## What to do
[1] Please list every line in the records below that contains the string "been", treating uppercase and lowercase as different.
[2] Carry on writing the sandbox backends document below, starting after its last line.

Sandbox backends¶

Bernstein isolates every spawned agent in a sandbox so multiple agents running against the same repository cannot stomp on each other's files, processes, or secrets. Historically the only sandbox type was a local git worktree. The choice of sandbox is now pluggable - agents can run inside worktrees, Docker containers, E2B microVMs, Modal sandboxes, or any backend a plugin author registers.

This document covers:

The SandboxBackend / SandboxSession protocol and the WorkspaceManifest / SandboxCapability value objects
The eight first-party backends (worktree, docker, e2b, modal, daytona, blaxel, runloop, vercel)

## Records for the task
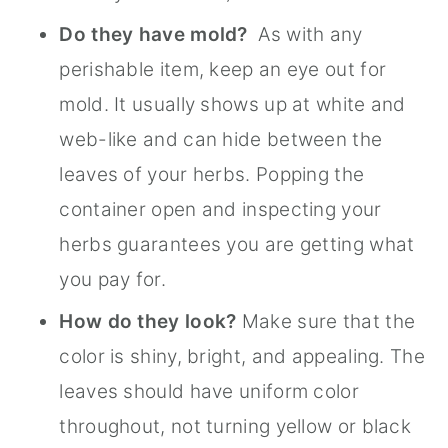
Do they have mold?
As with any
perishable item, keep an eye out for
mold. It usually shows up at white and
web-like and can hide between the
leaves of your herbs. Popping the
container open and inspecting your
herbs guarantees you are getting what
you pay for.
How do they look?
Make sure that the
color is shiny, bright, and appealing. The
leaves should have uniform color
throughout, not turning yellow or black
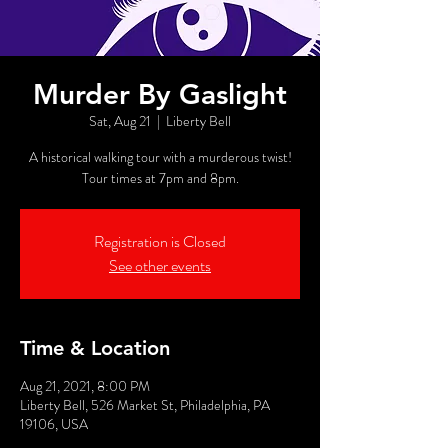
Murder By Gaslight
Sat, Aug 21
  |  
Liberty Bell
A historical walking tour with a murderous twist!
Tour times at 7pm and 8pm.
Registration is Closed
See other events
Time & Location
Aug 21, 2021, 8:00 PM
Liberty Bell, 526 Market St, Philadelphia, PA
19106, USA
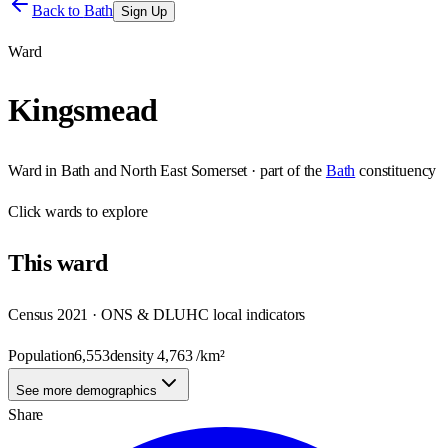
Back to
Bath
Sign Up
Ward
Kingsmead
Ward
in
Bath and North East Somerset
· part of the
Bath
constituency
Click
wards
to explore
This
ward
Census 2021 · ONS & DLUHC local indicators
Population
6,553
density
4,763
/km²
See more demographics
Share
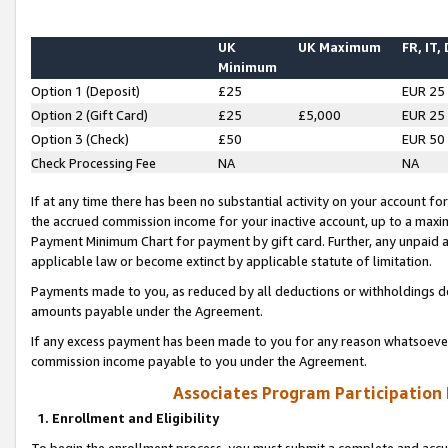
UK
UK Maximum
FR, IT,
Minimum
Option 1 (Deposit)
£25
EUR 25
Option 2 (Gift Card)
£25
£5,000
EUR 25
Option 3 (Check)
£50
EUR 50
Check Processing Fee
NA
NA
If at any time there has been no substantial activity on your account for 
the accrued commission income for your inactive account, up to a max
Payment Minimum Chart for payment by gift card. Further, any unpaid 
applicable law or become extinct by applicable statute of limitation.
Payments made to you, as reduced by all deductions or withholdings de
amounts payable under the Agreement.
If any excess payment has been made to you for any reason whatsoever,
commission income payable to you under the Agreement.
Associates Program Participation
1. Enrollment and Eligibility
To begin the enrollment process, you must submit a complete and accur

## Answers per task
[1]
If at any time there has been no substantial activity on your account for 
If any excess payment has been made to you for any reason whatsoever,

[2]
The bernstein.sandbox_backends entry-point group for third-party backends

Protocol shape¶

The protocol lives in src/bernstein/core/sandbox/:

from bernstein.core.sandbox import (
    SandboxBackend,
    SandboxSession,
    SandboxCapability,
    WorkspaceManifest,
    GitRepoEntry,
    FileEntry,
    ExecResult,
    get_backend,
    list_backends,
    register_backend,
)

`SandboxBackend`¶

A runtime_checkable Protocol. Every backend exposes:

name: str - canonical identifier referenced from plan.yaml.
capabilities: frozenset[SandboxCapability] - feature flags.
async def create(manifest, options=None) -> SandboxSession - provision a fresh sandbox.
async def resume(snapshot_id) -> SandboxSession - restore a snapshot; raises NotImplementedError if the backend does not declare SandboxCapability.SNAPSHOT.
async def destroy(session) -> None - tear down a session.

`SandboxSession`¶

An ABC with six abstract methods:

read(path) -> bytes
write(path, data, *, mode=0o644) -> None
exec(cmd, *, cwd=None, env=None, timeout=None, stdin=None) -> ExecResult
ls(path) -> list[str]
snapshot() -> str (SNAPSHOT-capable backends only)
shutdown() -> None (idempotent)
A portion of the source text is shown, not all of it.